Jeff, my dad and mom, Jeremy

A recovering addict wrote an email message to me. This is part of it: I started drinking at twelve and doing light drugs at thirteen, heavier drugs after that. My school was the perfect place because many parents and teachers didn’t recognize drug use when it was right in front of them. I didn’t make the decision to get myself together until midway through my junior year and it was another student and her mom who helped me through it.

My personal reflection on the passage above offering my thoughts today: Many kids experiment with alcohol and drugs at an early age. Jeff started smoking pot and drinking during his middle school years. Some research documents that at least fifty percent of children under the age of fourteen have tried marijuana at least once. This doesn’t mean they’ll become addicts, but it does mean that young children are experimenting with drugs and alcohol.

There are at least two important messages that seem clear: 1. Education is critical for teachers, parents and children, and 2. When the child, who is using drugs, decides for himself that he wants to ‘get himself together,’ someone needs to stay close. We adults need to recognize the red flags of drug abuse and offer a helping and compassionate hand.

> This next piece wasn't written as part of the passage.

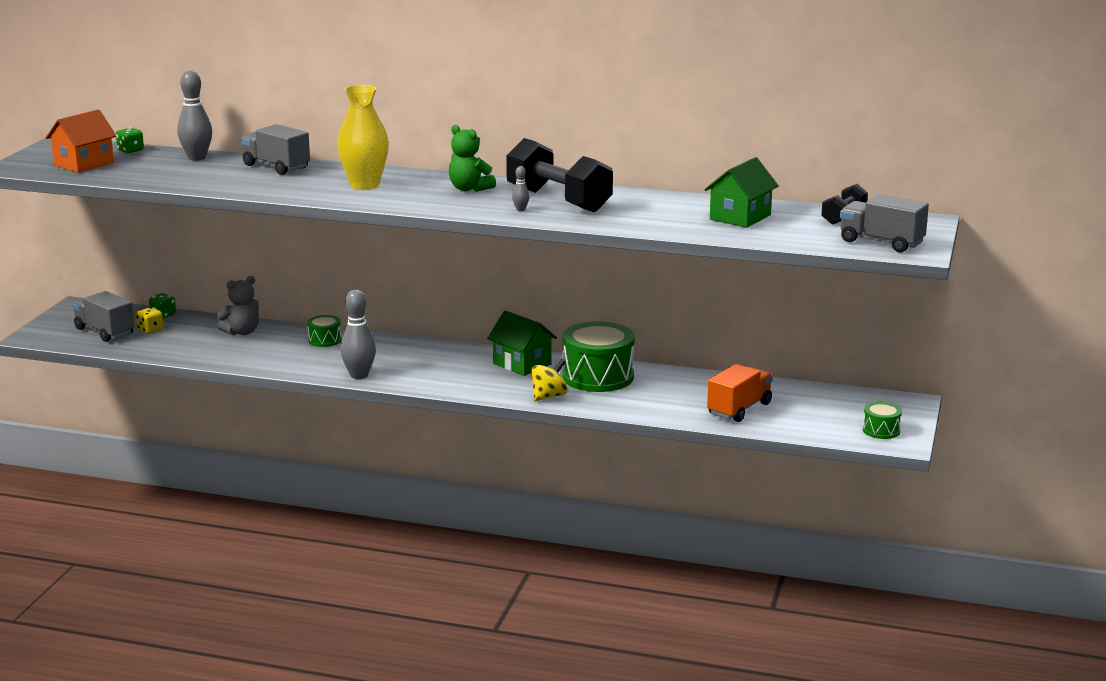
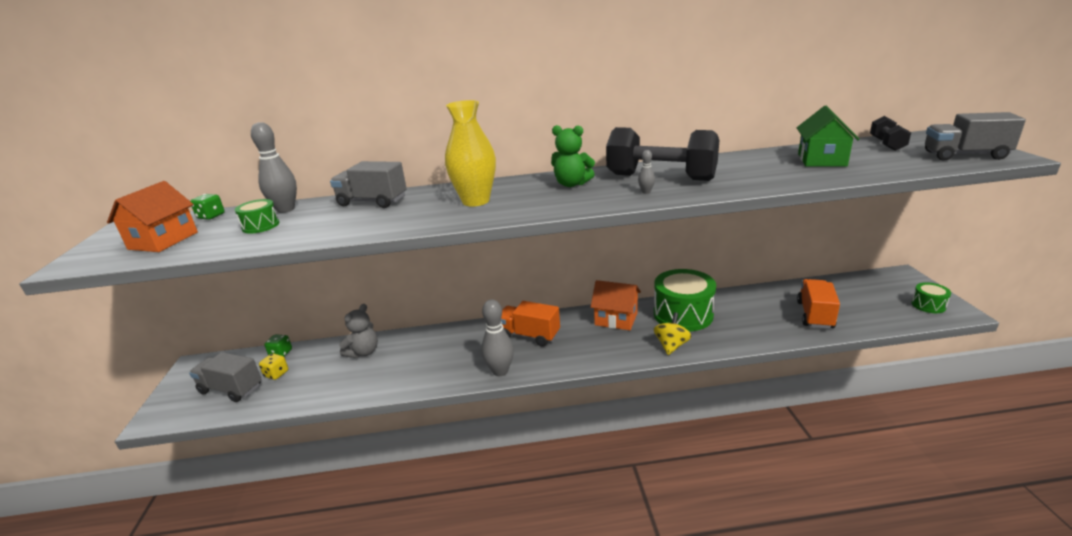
camera: 20 degrees left, 5 degrees up
green drum [307,315,341,347] -> green drum moved to [235,199,279,234]
green house [487,310,557,376] -> orange house [591,280,641,330]
none -> orange truck [501,301,560,347]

Today’s Promise: Denial comes in many ways, but I can learn to recognize the signs of drug use. I will educate myself and I will be vigilant. More importantly, I’ll talk with my child in an open and honest way.

THE DIGNITY OF CHOICE

This is part of a journal entry that I wrote in April 2003: The sun is trying to bake the sadness right out of me. Work your magic, Sun. Bake me thoroughly so that I am happy – like blue and yellow instead of gray and the color of mud.

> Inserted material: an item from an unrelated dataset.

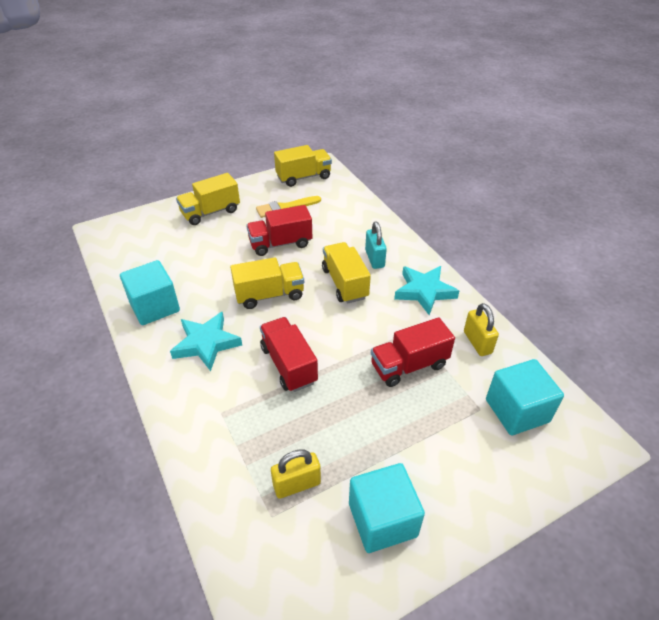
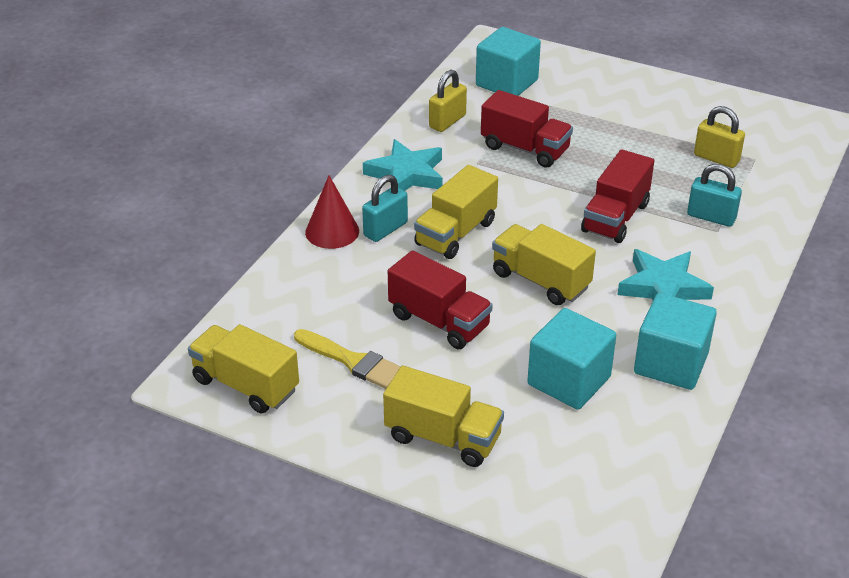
camera: 125 degrees left, 5 degrees down
turquoise cube [349,463,425,553] -> turquoise cube moved to [527,308,616,410]
none -> red cone [305,175,359,249]
none -> turquoise padlock [687,164,742,227]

I struggle with knowing how to be a good mother to my son. I struggle with knowing how to let him go and to keep him close at the same time. I know I need to let him go, but how? I try to extricate myself, to free myself, but I remain staunchly enmeshed. I’m his mother.

My personal reflection on the passage above offering my thoughts today: I reread my words and hear my own suffering. How do we as parents let go of our children? I lived with the continual fear that my son might die.

But finally I understood that I had no control over his life or his choices. I could love him, give him compassion and verbal support, but I couldn’t make him do anything. He needed to feel the consequences of his addiction and I needed to get out of the way. Sometimes I think that I impeded his recovery by rescuing him continually. He told me many times, “Never deny an addict his pain.” I heard his words, but I never ‘heard’ his message.

Last year, I asked several recovering addicts, “What brought you to recovery?” All of them said the same thing, “I couldn’t live with the consequences of my addiction. I had to stop. I was sick of being sick, of all the madness. I had to do it for myself.”

Today’s promise to consider: I’ll stay close to my addicted loved one, but I’ll acknowledge that I can’t force him to change. He needs to decide. I need to give him the dignity of his own choice.

NEVER QUIT BELIEVING

A mother wrote an email message to me: My son just left rehab after another relapse to alcohol. Of course, he is doing really well ‘for now.’ He always says he can ‘get it,’ but he just can’t ‘keep it.’ My heart goes out to all families who are dealing with the sadness and worry about what they can do for their child. I don’t believe that the answer to my son’s addiction is to cut him loose and abandon him. I can’t enable his addiction, but neither will I ever give up the hope that my son will live a happy and fulfilled life.

My personal reflection on the passage above offering my thoughts today: In my memory, I can hear Jeff tell me, “I won’t be thirty and like this, Mom. I’ll get it. I promise I will.”  I never realized the self-loathing that the addict feels until Jeff was clean and helped me to understand.

After one of his many relapses, he said to me, “Mom, please don’t quit believing.” It was almost as if he was hanging onto my belief in him to give him the strength to keep trying. In fact, another time he said, “You believe in me more than I believe in myself.” Addicts, especially those who relapse often, have a long history of failure. Someone has to believe.

Today’s Promise: I won’t quit believing. Even though my heart breaks again, I will stay close, pray and hope.